3. The ophthalmic imaging device of claim 1, further comprising one or more means of user input.

4. The ophthalmic imaging device of claim 1, further comprising one or more means of data transmission to uni-directionally or bi-directionally exchange information with one or more storage devices, display devices, or processors that may be local, standalone, or associated with one or more remote computers or servers.

5. The ophthalmic imaging device of claim 1, (i) wherein the one or more optical elements are configured to control an intensity, wavelength range, beam shape, beam size, and/or beam position of the light from the illumination module or (ii) wherein the one or more first optical elements are configured to control the intensity, wavelength range, beam shape, beam size, and/or beam position of the light from the illumination module.

6. The ophthalmic imaging device of claim 1, wherein the one or more processors are further configured to extract information from the calculated laser speckle contrast values, wherein the extracted information includes estimates of blood velocity, estimates of blood flow, blood vessel diameters, spatial density of blood vessels, or classification of blood vessels as arterioles or venules.

7. The ophthalmic imaging device of claim 1, wherein the one or more processors are further configured to acquire an image stack and to register images of the acquired image stack to a reference image, wherein the reference image is acquired independently or is one of the images in the acquired image stack.

8. The ophthalmic imaging device of claim 1, further comprising an immobilization mechanism for stabilization with respect to the subject's eye, wherein the immobilization mechanism comprises one or more immobilization optical elements and one or more rigid components, wherein the one or more immobilization optical elements includes lenses, filters, mirrors, collimators, beam splitters, fiber optics, light sensors, and apertures and the one or more rigid components includes a helmet or one or more nose bridges, sunglasses, goggles, rubber cups, or helmets.

9. The ophthalmic imaging device of claim 1, wherein the light directed to the one or more regions of tissue of the eye from the illumination module occurs synchronously or asynchronously.

10. The ophthalmic imaging device of claim 1, further comprising one or more kinematic elements for engaging, indexing, or linear translation of the one or more optical elements, wherein the one or more kinematic elements includes stepper motors, rotors, gears, and guide rails.

11. The ophthalmic imaging device of claim 1, further comprising a gaze fixation mechanism to facilitate fixation of the eye's gaze on a specified physical or virtual target using the contralateral, non-imaged eye;

12. The ophthalmic imaging device of claim 11, wherein the gaze fixation mechanism comprises an optical assembly comprising one or more fixation optical elements including lenses, filters, mirrors, collimators, beam splitters, fiber optics, light sensors, and apertures.
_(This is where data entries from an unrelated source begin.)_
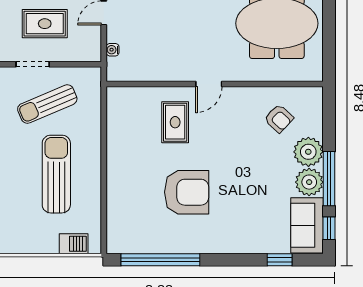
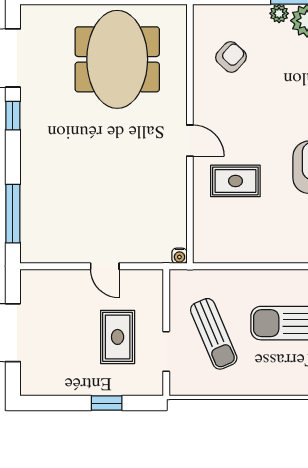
water cooler: (113, 50) -> (179, 256), moved
plant: (308, 152) -> (279, 13), width x0.53, depth x0.53

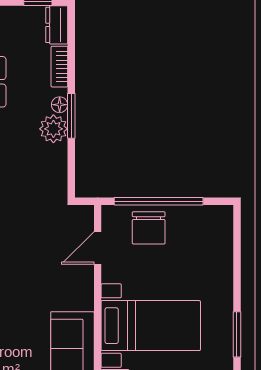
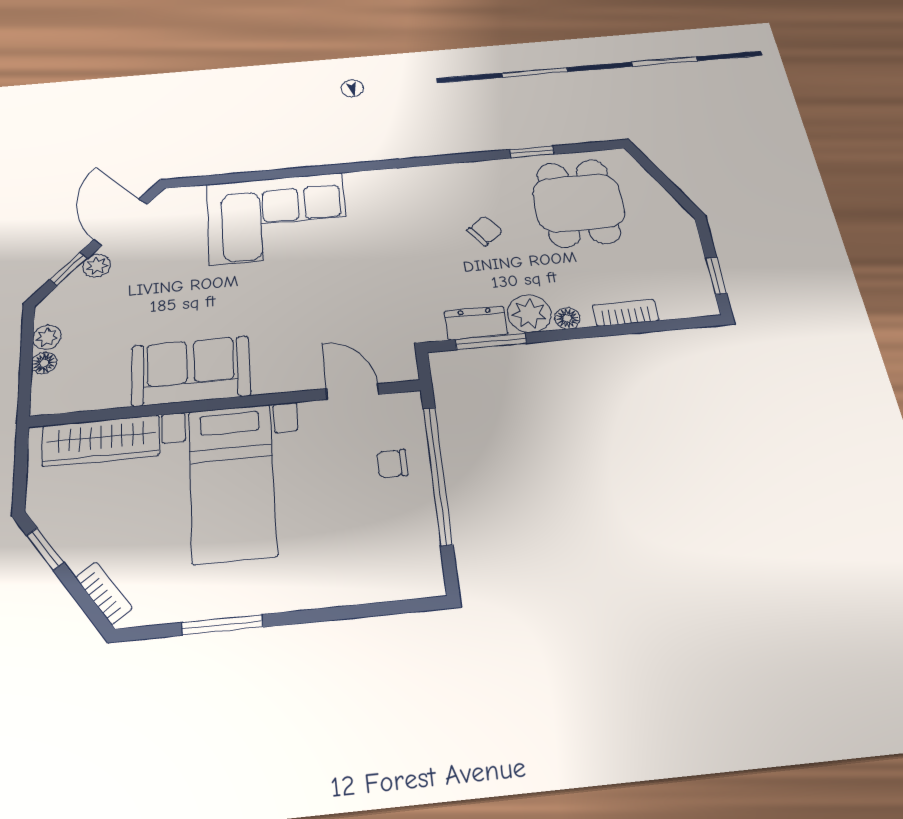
dresser: (57, 25) -> (476, 323), moved
window: (71, 116) -> (491, 341), moved
chair: (149, 228) -> (392, 464), width x0.54, depth x0.54

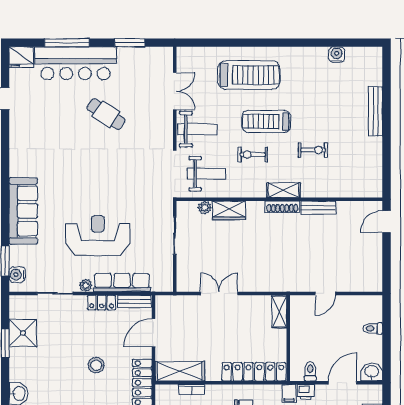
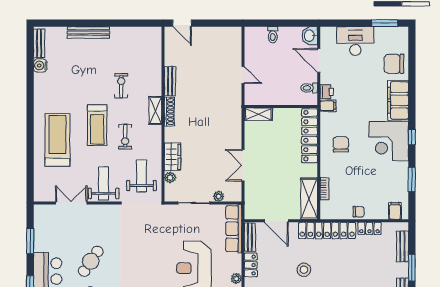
bench: (363, 53) -> (39, 43), added
plant: (183, 265) -> (219, 196), added
row of seats: (122, 283) -> (234, 229), moved

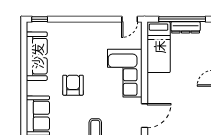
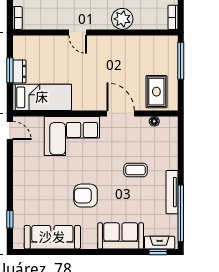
window: (40, 19) -> (10, 219), moved
window: (182, 19) -> (10, 70), width x0.47
dresser: (186, 27) -> (19, 71), width x0.70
13. The ophthalmic imaging device of claim 11, wherein the gaze fixation mechanism comprises one or more kinematic elements to adjust one or more fixation optical elements.

14. The ophthalmic imaging device of claim 11, wherein the gaze fixation mechanism projects an image of a physical or virtual object at a specified target location with respect to the imaged eye or the contralateral eye, wherein the projected image is determined prior to or at the time of imaging and the projected image location varies during the course of imaging to facilitate acquisition of images of different regions of the eye.

15. The ophthalmic imaging device of claim 11, wherein the gaze fixation mechanism further comprises a display unit that generates one or more virtual objects, the projected images of which coincide with the intended target for gaze fixation.

16. The ophthalmic imaging device of claim 11, wherein the gaze fixation mechanism further comprises a processing element to control operation of the gaze fixation mechanism and to perform one or more calculations for the operation of the gaze fixation mechanism, wherein the one or more calculations include calculations pertaining to location identification of the intended target of gaze fixation and location identification of the virtual or physical object.